Gambar 5. Estimasi genangan Danau Borobudur manakala menempati area genangan terluasnya jauh di masa prasejarah. Pada saat itu Danau Borobudur menempati area seluas 7.390 hektar. Sumber: Sudibyo, 200 dengan data dari Murwanto, 2004 & Gomez dkk, 2010.

Karena itu cukup masuk akal untuk mengatakan pada masa Candi Borobudur dibangun dan dipergunakan, dimensi genangan Danau Borobudur telah demikian menyusut. Sehingga hanya tinggal sekitar sepertujuhnya saja. Luas genangan Danau Borobudur pada saat itu sekitar 1.020 hektar dengan panjang garis pantai sekitar 25 kilometer. Genangan itu meliputi hanya lembah Sungai Sileng dan Sungai Progo dari sekeliling Gumuk Borobudur menerus ke tenggara. Yakni ke area pertemuan Sungai Progo dengan Sungai Sileng dan Sungai Pabelan. Dari 1.020 hektar genangan danau, diduga yang berada di sekeliling Gumuk Borobudur telah berbentuk rawa-rawa karena sedemikian dangkalnya. Inilah yang nampaknya membuat aneka prasasti Medang di kawasan ini tak menjelaskan soal Danau Borobudur.

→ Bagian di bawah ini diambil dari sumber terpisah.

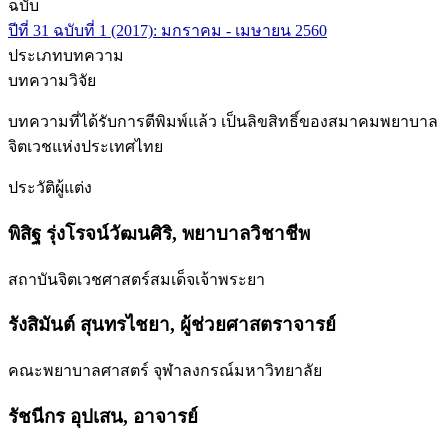
ฉบับ
ปีที่ 31 ฉบับที่ 1 (2017): มกราคม - เมษายน 2560
ประเภทบทความ
บทความวิจัย
บทความที่ได้รับการตีพิมพ์แล้ว เป็นลิขสิทธิ์ของสมาคมพยาบาล
จิตเวชแห่งประเทศไทย
ประวัติผู้แต่ง
พิสิฐ รุ่งโรจน์วัฒนศิริ,
พยาบาลวิชาชีพ
สถาบันจิตเวชศาสตร์สมเด็จเจ้าพระยา
รังสิมันต์ สุนทรไชยา,
ผู้ช่วยศาสตราจารย์
คณะพยาบาลศาสตร์ จุฬาลงกรณ์มหาวิทยาลัย
รัชนีกร อุปเสน,
อาจารย์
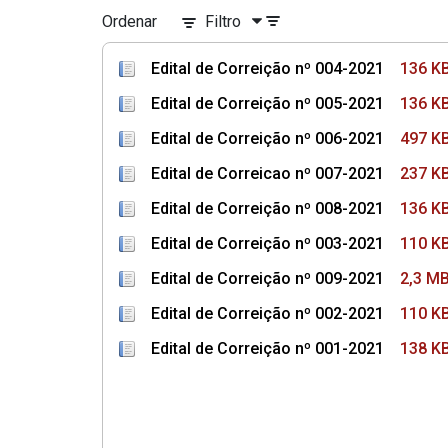
Ordenar
Filtro
Edital de Correição nº 004-2021
136 K
Edital de Correição nº 005-2021
136 K
Edital de Correição nº 006-2021
497 K
Edital de Correicao nº 007-2021
237 K
Edital de Correição nº 008-2021
136 K
Edital de Correição nº 003-2021
110 K
Edital de Correição nº 009-2021
2,3 M
Edital de Correição nº 002-2021
110 K
Edital de Correição nº 001-2021
138 K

Pengeringan terakhir terjadi berabad-abad setelah berdirinya Candi Borobudur. Pasca abad ke-10 TU, lebih intensifnya aktivitas Gunung Merapi menyebabkan sisa Danau Borobudur yang masih ada menjadi kian dangkal. Hingga akhirnya mengering sepenuhnya menjadi daratan di pertengahan abad ke-15 TU.

Referensi :

Djulianto Susantio. 2016. Konservasi Candi Borobudur, ‘Membuang-buang Duit’ Demi Pariwisata. 21 November 2016.

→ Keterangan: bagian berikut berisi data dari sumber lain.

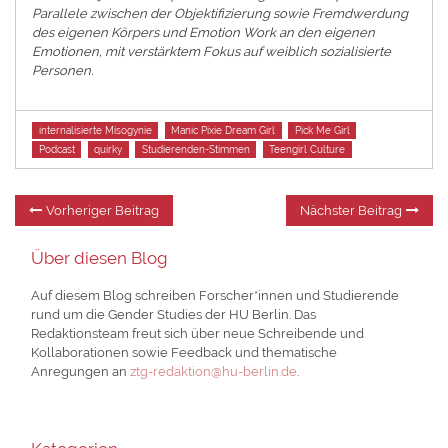
Parallele zwischen der Objektifizierung sowie Fremdwerdung
des eigenen Körpers und Emotion Work an den eigenen
Emotionen, mit verstärktem Fokus auf weiblich sozialisierte
Personen.
Tags
internalisierte Misogynie
Manic Pixie Dream Girl
Pick Me Girl
Podcast
quirky
Studierenden-Stimmen
Teengirl Culture
Beitragsnavigation
Vorheriger
Nä
Vorheriger Beitrag
Nächster Beitrag
Beitrag:
Be
Über diesen Blog
Auf diesem Blog schreiben Forscher*innen und Studierende
rund um die Gender Studies der HU Berlin. Das
Redaktionsteam freut sich über neue Schreibende und
Kollaborationen sowie Feedback und thematische
Anregungen an
ztg-redaktion@hu-berlin.de
.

Dani Irwanto. 2015. Telaga Purba Borobudur dan Awalmula Peradaban. 20 Oktober 2015.

Timbul Haryono. 2022. Memahami Candi Borobudur. Jagongan Sigarda, 8 Juni 2022.

Marsis Sutopo. 2022. Candi Borobudur, Antara Pelestarian dan Pariwisata. Jagongan Sigarda, 8 Juni 2022.

Gomez dkk.2010. Borobudur, A Basin Under Volcanic Influence : 361.000 BP to Present. Journal of Volcanology and Geothermal Research, vol. 196 (2010) hal. 245 – 264.